_Aim of the exercise_. Below are some records. Return exactly their lines from the one containing "For every layout element, output its label and" through the one containing "Rendered at 2001 by 1125 pixels.", and drop the pictures.

*** The data Section Begins ***

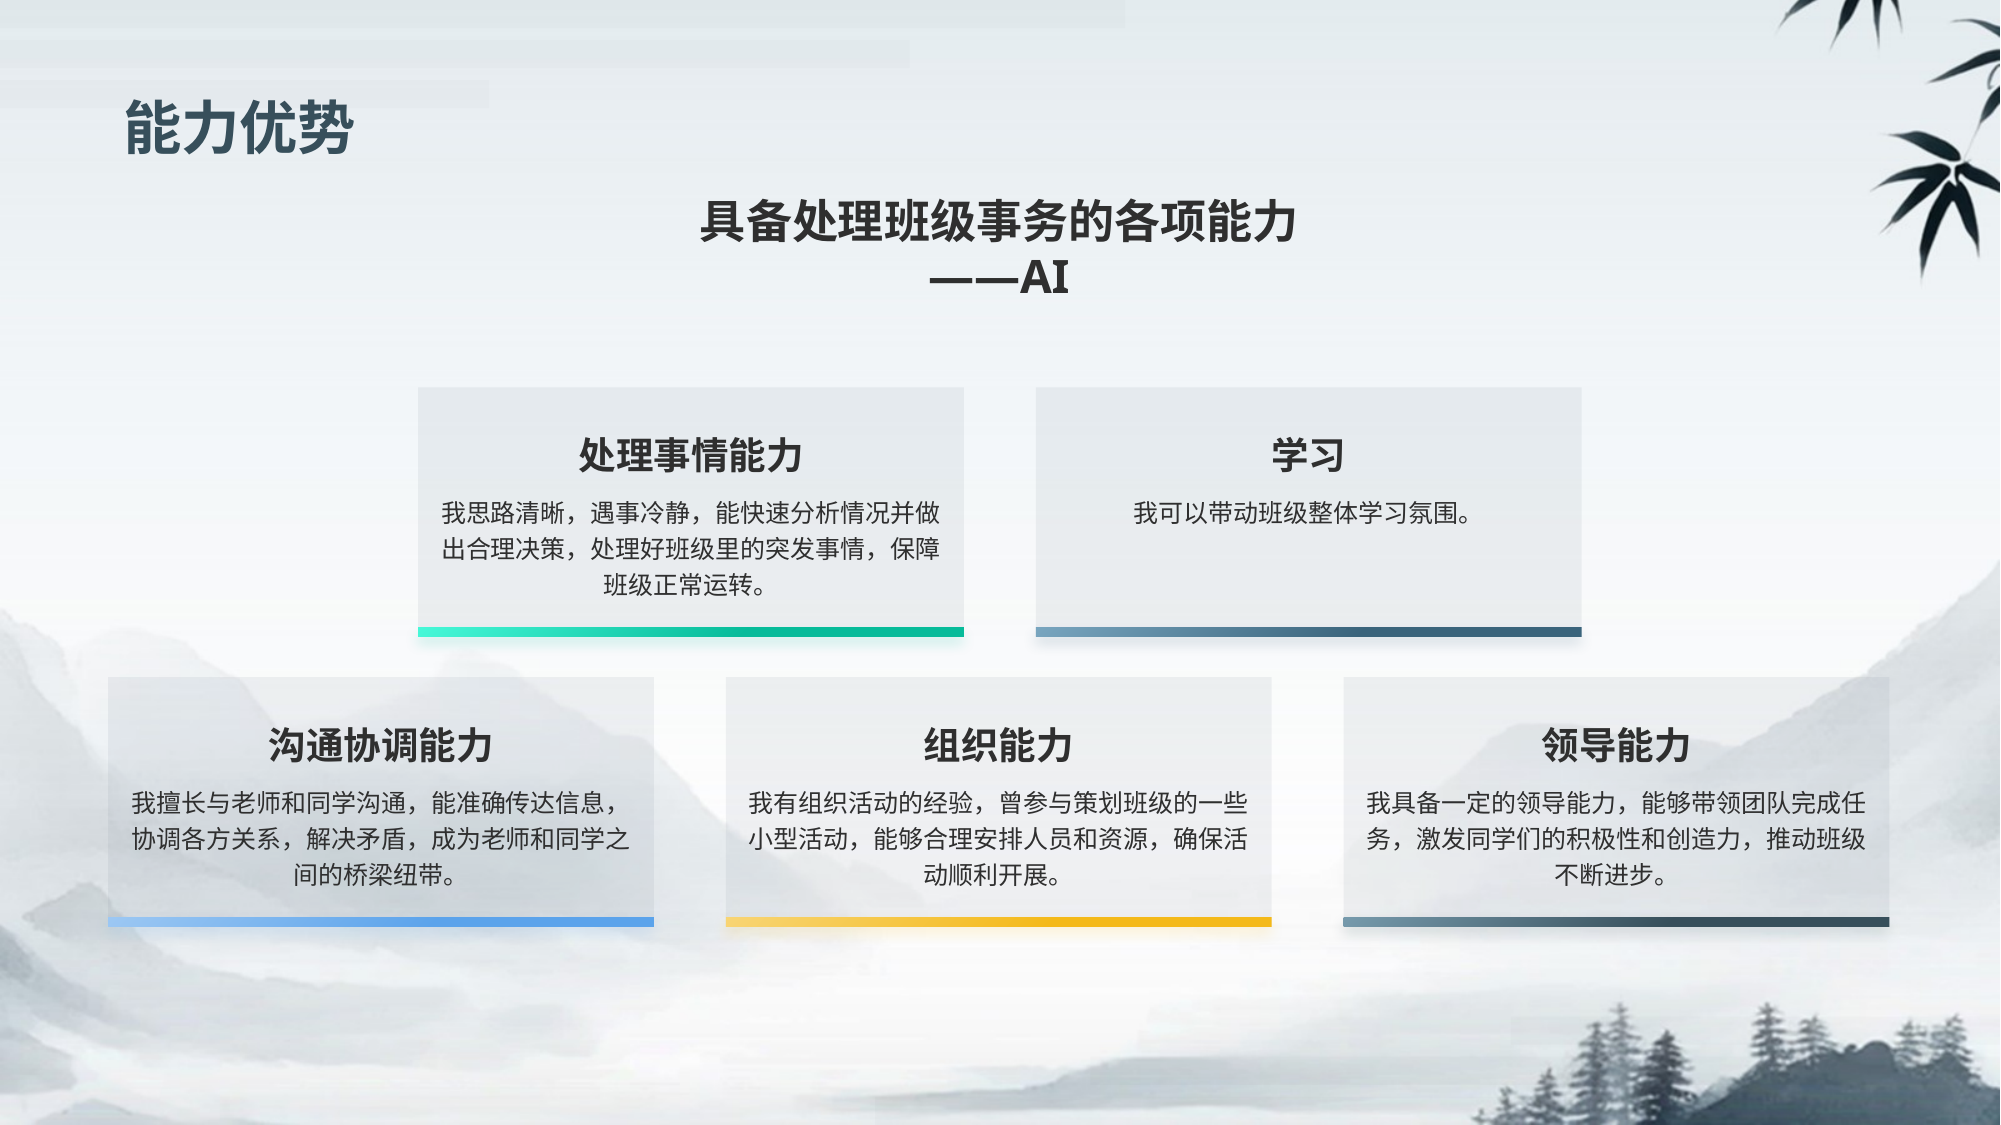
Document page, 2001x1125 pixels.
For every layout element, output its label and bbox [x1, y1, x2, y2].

text_box [0, 0, 2000, 1125]
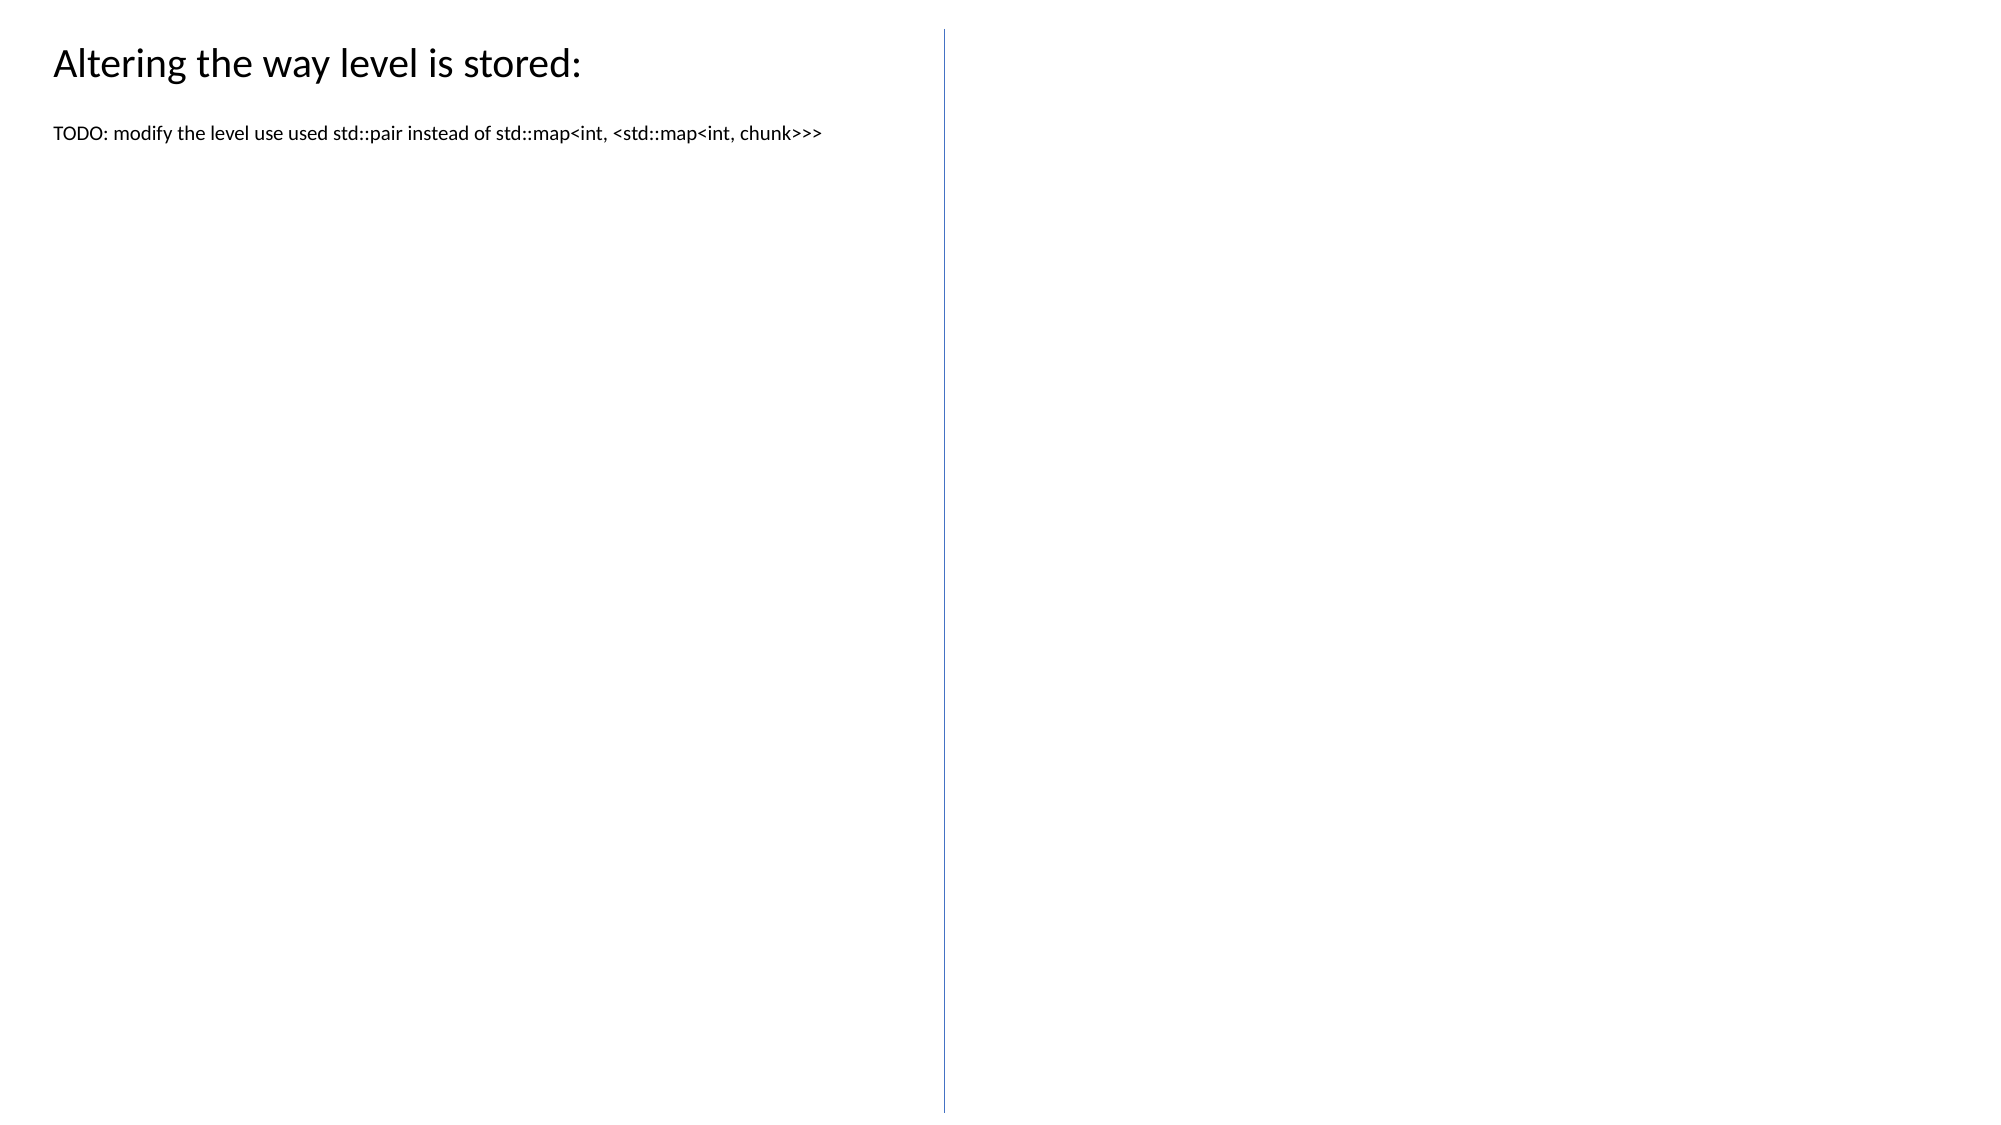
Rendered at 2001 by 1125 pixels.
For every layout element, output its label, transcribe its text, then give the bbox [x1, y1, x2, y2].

text_box TODO: modify the level use used std::pair instead of std::map<int, <std::map<int, chunk>>> [38, 111, 882, 152]
text_box Altering the way level is stored: [38, 28, 680, 94]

*** The data Section Ends ***

_Expected answer_.
For every layout element, output its label and bbox [x1, y1, x2, y2].

text_box [0, 0, 2000, 1125]
Rendered at 2001 by 1125 pixels.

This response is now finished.